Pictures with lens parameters
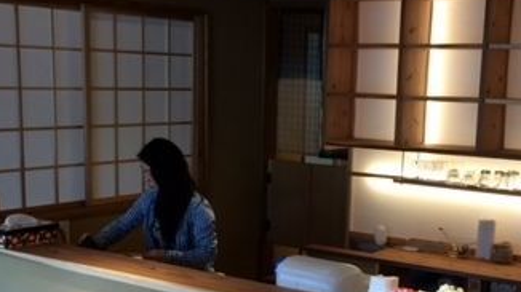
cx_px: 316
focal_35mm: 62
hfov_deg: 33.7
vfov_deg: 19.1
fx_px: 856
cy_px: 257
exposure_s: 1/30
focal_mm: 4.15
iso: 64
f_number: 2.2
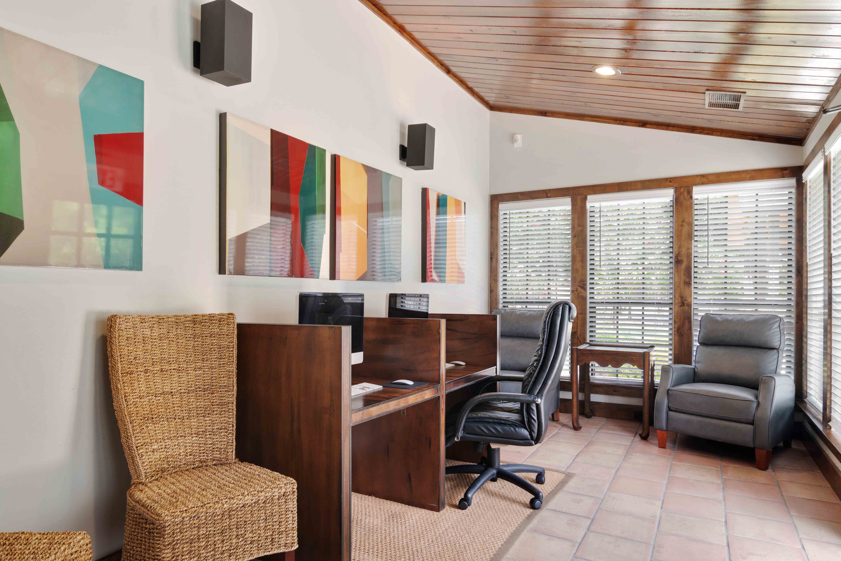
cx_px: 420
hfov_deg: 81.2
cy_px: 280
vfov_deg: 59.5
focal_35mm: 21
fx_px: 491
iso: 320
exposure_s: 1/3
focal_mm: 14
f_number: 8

---

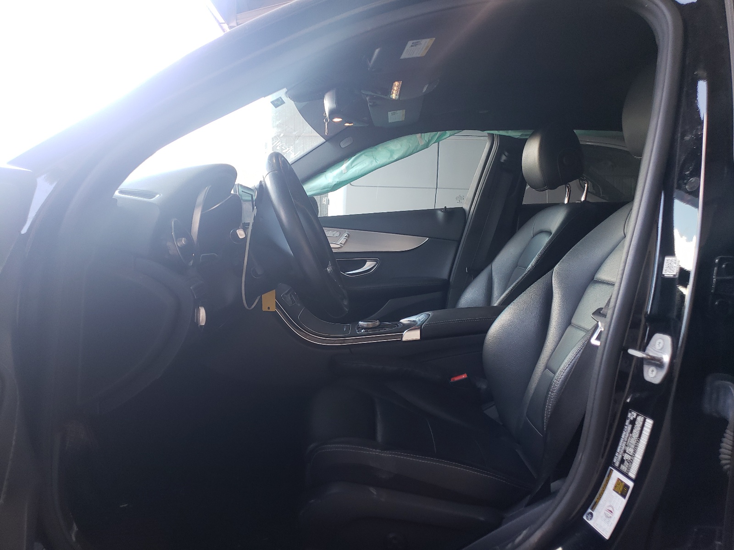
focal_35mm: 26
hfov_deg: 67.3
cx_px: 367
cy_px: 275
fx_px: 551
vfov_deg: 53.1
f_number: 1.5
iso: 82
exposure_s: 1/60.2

---

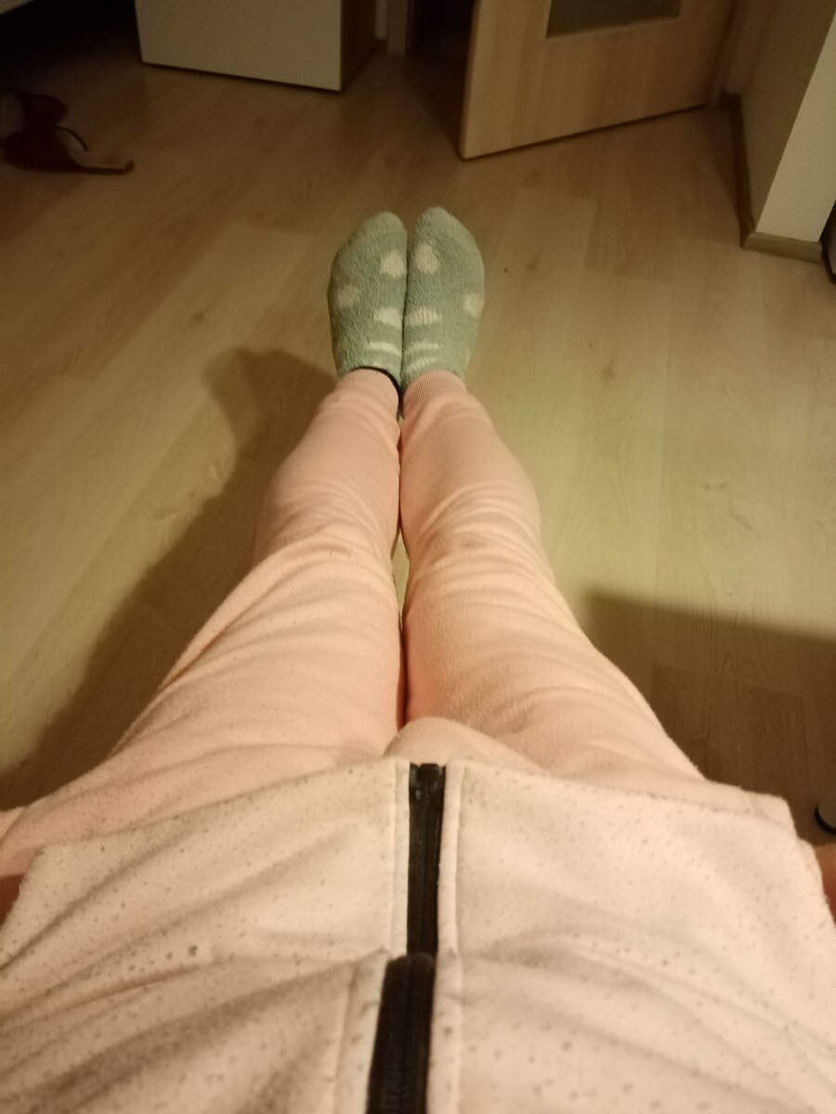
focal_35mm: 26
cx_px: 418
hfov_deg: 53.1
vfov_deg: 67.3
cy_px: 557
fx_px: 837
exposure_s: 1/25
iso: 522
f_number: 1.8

▸ Task prompt: The data above holds the lines to copy: start at the one with "focal_35mm: 62", stop at the one with "f_number: 8", include both, copy them exactly without pictures, and copy nothing else.

▸ Response area:
focal_35mm: 62
hfov_deg: 33.7
vfov_deg: 19.1
fx_px: 856
cy_px: 257
exposure_s: 1/30
focal_mm: 4.15
iso: 64
f_number: 2.2
cx_px: 420
hfov_deg: 81.2
cy_px: 280
vfov_deg: 59.5
focal_35mm: 21
fx_px: 491
iso: 320
exposure_s: 1/3
focal_mm: 14
f_number: 8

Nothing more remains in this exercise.